To figure out what this better diaper should accomplish - aside from the obvious mandate to prevent leakage - K-C turned to its consumer-research team. Research pays off when it can piece together your inarticulate desires (example: "I feel I waste a lot of paper towels because sometimes the pieces are larger than I need") and translate them into product changes, however subtle (more perforations on a paper towel roll, so smaller pieces can be torn off for minor spills).
K-C's imperative was to get into the heads of new moms, or "Mom," as everyone at the company says (as in, "It's all about the benefits to Mom"). With the help of the research firm InterActive Solutions, K-C identified a sample of moms from different parts of the country, income backgrounds, and ethnicities to observe closely.

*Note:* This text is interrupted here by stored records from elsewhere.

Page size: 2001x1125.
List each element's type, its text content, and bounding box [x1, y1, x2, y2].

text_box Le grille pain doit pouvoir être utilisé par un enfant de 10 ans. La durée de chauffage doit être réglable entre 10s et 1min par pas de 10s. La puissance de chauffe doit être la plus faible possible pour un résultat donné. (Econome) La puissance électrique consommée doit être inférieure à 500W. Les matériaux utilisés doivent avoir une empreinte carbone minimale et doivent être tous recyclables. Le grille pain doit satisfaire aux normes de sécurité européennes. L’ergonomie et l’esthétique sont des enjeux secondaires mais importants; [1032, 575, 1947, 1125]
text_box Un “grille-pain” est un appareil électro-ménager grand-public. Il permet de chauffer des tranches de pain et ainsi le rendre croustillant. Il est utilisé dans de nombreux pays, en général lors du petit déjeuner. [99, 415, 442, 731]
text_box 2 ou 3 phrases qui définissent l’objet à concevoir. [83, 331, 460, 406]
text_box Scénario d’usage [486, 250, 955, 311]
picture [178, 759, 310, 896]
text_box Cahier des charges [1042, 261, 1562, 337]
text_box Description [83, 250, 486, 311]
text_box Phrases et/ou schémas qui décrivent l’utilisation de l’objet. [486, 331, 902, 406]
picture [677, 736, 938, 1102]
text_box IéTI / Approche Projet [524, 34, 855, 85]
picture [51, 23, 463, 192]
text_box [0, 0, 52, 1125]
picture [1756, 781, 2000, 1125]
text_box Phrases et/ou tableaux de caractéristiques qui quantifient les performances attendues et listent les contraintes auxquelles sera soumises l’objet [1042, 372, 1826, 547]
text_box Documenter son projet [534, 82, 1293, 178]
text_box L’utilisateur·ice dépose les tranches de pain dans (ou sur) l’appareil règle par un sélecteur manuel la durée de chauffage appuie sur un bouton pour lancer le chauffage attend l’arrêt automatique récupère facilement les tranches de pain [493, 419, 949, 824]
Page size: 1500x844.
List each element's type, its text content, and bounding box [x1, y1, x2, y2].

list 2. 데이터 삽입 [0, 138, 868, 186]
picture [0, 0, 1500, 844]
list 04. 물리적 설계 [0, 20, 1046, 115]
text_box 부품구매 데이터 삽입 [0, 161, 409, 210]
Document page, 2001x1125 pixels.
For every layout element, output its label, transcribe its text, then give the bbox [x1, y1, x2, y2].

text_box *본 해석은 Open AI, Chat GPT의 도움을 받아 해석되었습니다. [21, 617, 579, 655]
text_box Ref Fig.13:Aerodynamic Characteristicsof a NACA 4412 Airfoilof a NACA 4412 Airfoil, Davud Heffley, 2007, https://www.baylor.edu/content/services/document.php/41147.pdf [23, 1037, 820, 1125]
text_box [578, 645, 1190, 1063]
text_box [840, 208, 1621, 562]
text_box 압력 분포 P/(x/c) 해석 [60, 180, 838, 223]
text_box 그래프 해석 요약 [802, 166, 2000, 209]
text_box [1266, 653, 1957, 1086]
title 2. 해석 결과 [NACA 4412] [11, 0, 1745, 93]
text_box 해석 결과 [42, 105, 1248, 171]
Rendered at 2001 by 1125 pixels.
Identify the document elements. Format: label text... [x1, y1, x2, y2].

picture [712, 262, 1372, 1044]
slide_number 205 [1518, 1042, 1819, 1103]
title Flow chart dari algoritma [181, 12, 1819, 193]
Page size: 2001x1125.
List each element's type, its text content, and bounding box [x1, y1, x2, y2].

In many cases they went into homes to do interviews; in others, they placed motion-activated cameras in the home to observe diaper-change routines and then watched the hours of footage at K-C headquarters. "No diaper change is the same, no baby is the same, and you're seeing different aspects every time," says Denise Nelson, a senior consumer strategist on the team that developed Supreme Natural Fit. Nelson plays some footage of a newborn getting its diaper changed, taken from one of the videocameras. You see the baby's legs continually springing up and the mom trying to straighten them as she puts on the diaper; clearly it's a struggle. Footage like that started pushing the team in the direction of thinking that a better diaper would be shaped to get around those legs and follow the curves of a baby's body.